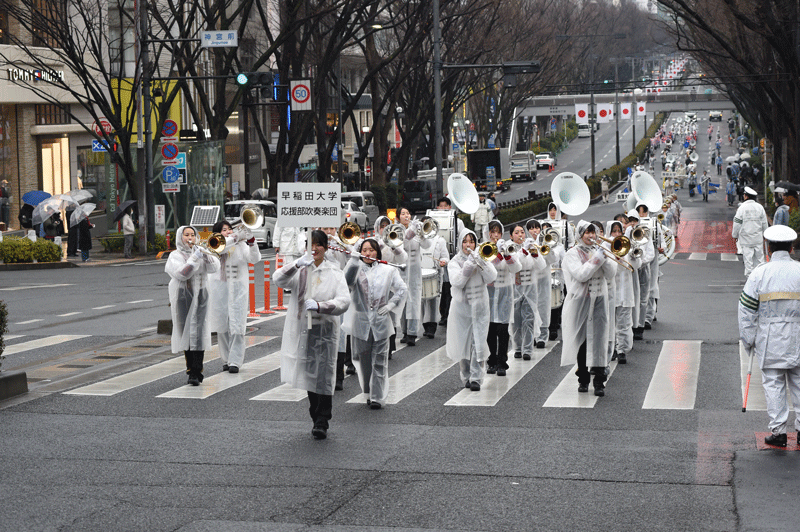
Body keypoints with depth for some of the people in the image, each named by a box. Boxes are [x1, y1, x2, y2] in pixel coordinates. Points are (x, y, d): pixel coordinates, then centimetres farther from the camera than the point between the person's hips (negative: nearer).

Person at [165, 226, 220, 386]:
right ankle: (191, 369, 11)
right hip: (182, 297, -1)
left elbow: (214, 268, -1)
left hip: (200, 297, 1)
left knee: (198, 333, -9)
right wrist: (194, 258, -17)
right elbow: (182, 274, -13)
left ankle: (196, 372, -12)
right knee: (186, 333, 0)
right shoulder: (175, 256, 4)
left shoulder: (200, 252, 14)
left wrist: (206, 255, -15)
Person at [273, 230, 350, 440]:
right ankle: (316, 418, 24)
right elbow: (278, 280, -13)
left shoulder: (334, 273, 3)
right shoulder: (299, 270, 6)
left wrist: (319, 306, -23)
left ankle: (322, 422, -2)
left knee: (323, 377, -7)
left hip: (325, 330, -2)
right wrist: (297, 264, -29)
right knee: (309, 375, 10)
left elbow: (344, 301, -8)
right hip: (302, 330, 2)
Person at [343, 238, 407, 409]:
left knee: (379, 361, -1)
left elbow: (401, 289, 16)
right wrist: (354, 260, -25)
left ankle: (378, 397, 1)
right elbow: (348, 281, -19)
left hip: (381, 323, 0)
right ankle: (369, 393, 24)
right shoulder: (356, 269, 2)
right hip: (361, 322, 0)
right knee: (364, 360, 8)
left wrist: (391, 304, 2)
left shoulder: (387, 270, 7)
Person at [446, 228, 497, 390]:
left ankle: (476, 377, -4)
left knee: (479, 343, -7)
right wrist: (468, 265, -22)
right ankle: (466, 377, 17)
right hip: (462, 307, 0)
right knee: (463, 343, 4)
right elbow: (457, 282, -14)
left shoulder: (482, 259, 5)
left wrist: (480, 262, -21)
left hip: (480, 306, 0)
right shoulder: (454, 262, 2)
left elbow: (491, 278, -8)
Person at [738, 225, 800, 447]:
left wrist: (748, 340, 6)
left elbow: (746, 310, -3)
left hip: (769, 340, -2)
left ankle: (778, 431, 5)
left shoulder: (759, 274, -5)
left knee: (773, 384, 4)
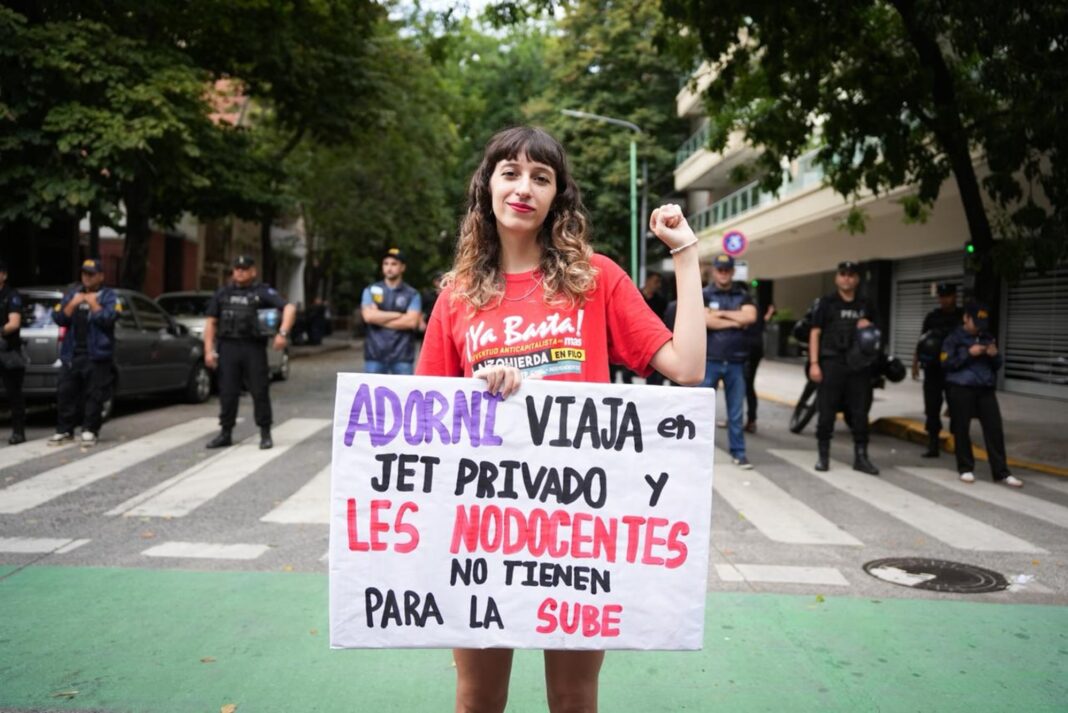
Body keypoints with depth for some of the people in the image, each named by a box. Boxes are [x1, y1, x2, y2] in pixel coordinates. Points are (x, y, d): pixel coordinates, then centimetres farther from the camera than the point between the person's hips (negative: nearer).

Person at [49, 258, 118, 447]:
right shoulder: (71, 294, 14)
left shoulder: (109, 296, 2)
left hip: (97, 354, -4)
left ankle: (90, 431, 5)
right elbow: (58, 318, 5)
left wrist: (93, 303, -10)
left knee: (94, 394, -3)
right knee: (65, 392, 4)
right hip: (71, 353, 4)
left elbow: (108, 318, -14)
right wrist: (73, 304, -8)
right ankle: (64, 430, 14)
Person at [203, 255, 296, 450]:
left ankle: (265, 434, 9)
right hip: (228, 347, 3)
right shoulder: (223, 293, 14)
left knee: (260, 392, 0)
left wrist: (283, 333, -22)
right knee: (227, 392, 6)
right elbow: (211, 322, 13)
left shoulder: (263, 292, 2)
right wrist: (209, 349, 3)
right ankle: (225, 433, 16)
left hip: (254, 348, -3)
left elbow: (289, 308, -8)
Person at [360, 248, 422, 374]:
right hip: (375, 354, 1)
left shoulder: (412, 294, 4)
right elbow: (369, 316, -7)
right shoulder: (371, 291, 8)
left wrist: (380, 319, -7)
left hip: (402, 355, -1)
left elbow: (412, 321, -10)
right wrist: (399, 315, -6)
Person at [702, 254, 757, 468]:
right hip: (710, 360, -2)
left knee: (736, 410, 6)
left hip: (736, 361, 2)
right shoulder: (704, 295, 3)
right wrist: (736, 322, -6)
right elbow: (706, 321, -13)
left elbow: (750, 317, -7)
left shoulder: (743, 295, 11)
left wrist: (721, 314, -6)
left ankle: (738, 453, 14)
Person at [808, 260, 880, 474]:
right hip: (832, 363, -3)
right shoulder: (827, 302, 4)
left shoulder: (866, 304, 14)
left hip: (859, 365, 3)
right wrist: (814, 363, -9)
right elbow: (815, 333, 0)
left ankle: (861, 457, 12)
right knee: (827, 411, 0)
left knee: (860, 412, 4)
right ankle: (823, 455, 9)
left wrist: (870, 327, -3)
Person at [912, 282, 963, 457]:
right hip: (933, 369, 2)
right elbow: (922, 341, 8)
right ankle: (933, 446, 7)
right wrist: (915, 363, 1)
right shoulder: (932, 316, 8)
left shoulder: (963, 316, 2)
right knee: (932, 408, 1)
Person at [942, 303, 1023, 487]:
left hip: (986, 389, 4)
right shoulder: (954, 338, -1)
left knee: (995, 429, 1)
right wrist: (969, 354, -16)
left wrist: (995, 356, -3)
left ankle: (1001, 472, 6)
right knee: (961, 429, 2)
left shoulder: (988, 338, 15)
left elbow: (997, 366, 20)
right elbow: (946, 363, -8)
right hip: (961, 389, -4)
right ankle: (965, 468, 16)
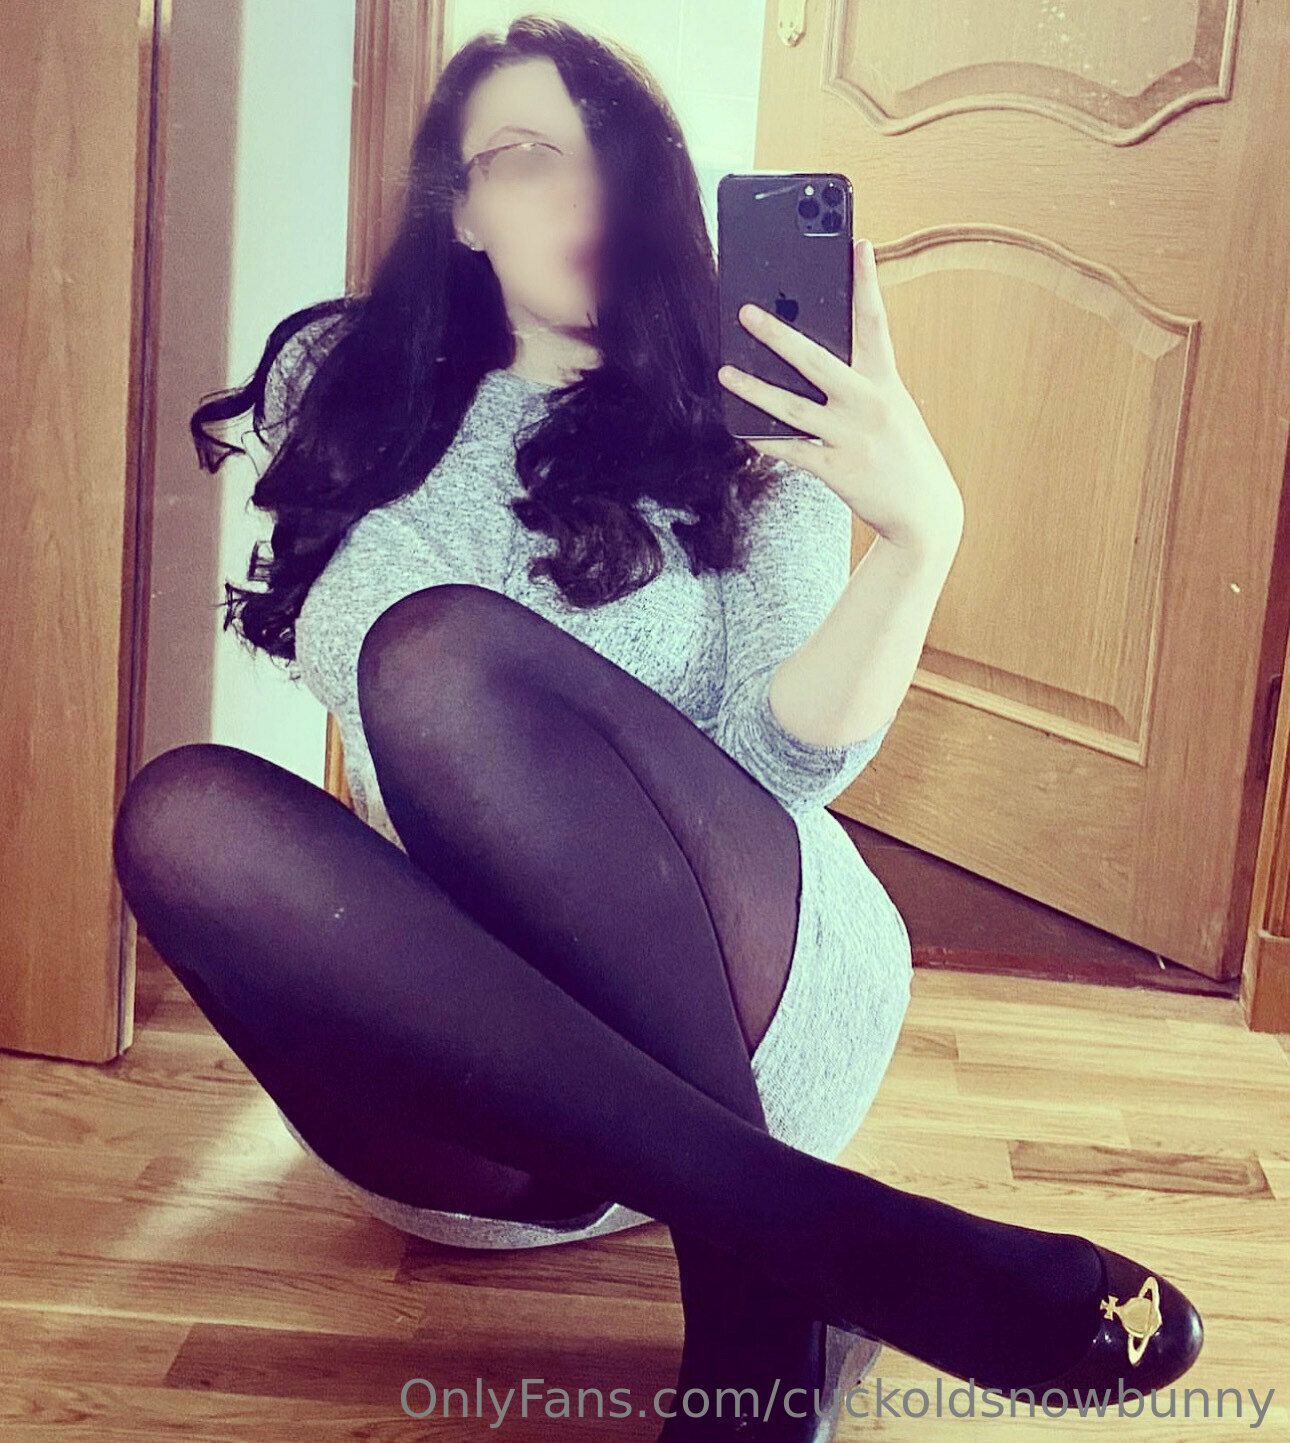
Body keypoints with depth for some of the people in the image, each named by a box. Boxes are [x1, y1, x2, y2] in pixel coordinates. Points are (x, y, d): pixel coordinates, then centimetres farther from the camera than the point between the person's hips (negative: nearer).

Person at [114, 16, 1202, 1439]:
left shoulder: (742, 429, 9)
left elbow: (776, 764, -5)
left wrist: (918, 531, -22)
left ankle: (749, 1302, -27)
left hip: (757, 998, -2)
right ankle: (824, 1233, -34)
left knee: (442, 652, -28)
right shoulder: (360, 410, 16)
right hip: (476, 1086, 3)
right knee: (186, 812, -28)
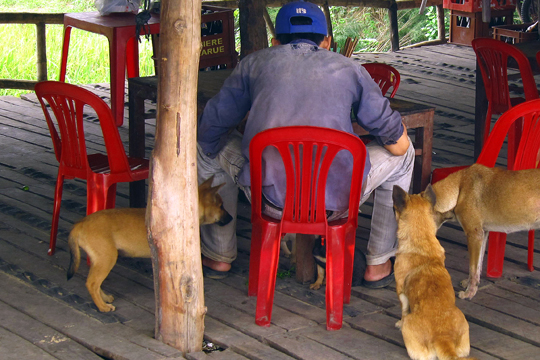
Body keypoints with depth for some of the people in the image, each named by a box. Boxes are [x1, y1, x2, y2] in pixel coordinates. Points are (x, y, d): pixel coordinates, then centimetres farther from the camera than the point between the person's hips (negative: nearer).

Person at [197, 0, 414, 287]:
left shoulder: (255, 62, 12)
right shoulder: (349, 68, 13)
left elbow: (207, 132, 13)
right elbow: (398, 143, 10)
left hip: (269, 196, 1)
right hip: (336, 199, -1)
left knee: (208, 148, 30)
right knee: (403, 153, 27)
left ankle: (219, 257, 37)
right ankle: (378, 264, 31)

—————

Exercise — Start with the line above that contains "left shoulder: (743, 295, 11)" and end with the line that contains "left hip: (859, 365, 3)". Write out those lines exactly, and only those.

Answer —
left shoulder: (743, 295, 11)
left wrist: (721, 314, -6)
left ankle: (738, 453, 14)
Person at [808, 260, 880, 474]:
right hip: (832, 363, -3)
right shoulder: (827, 302, 4)
left shoulder: (866, 304, 14)
left hip: (859, 365, 3)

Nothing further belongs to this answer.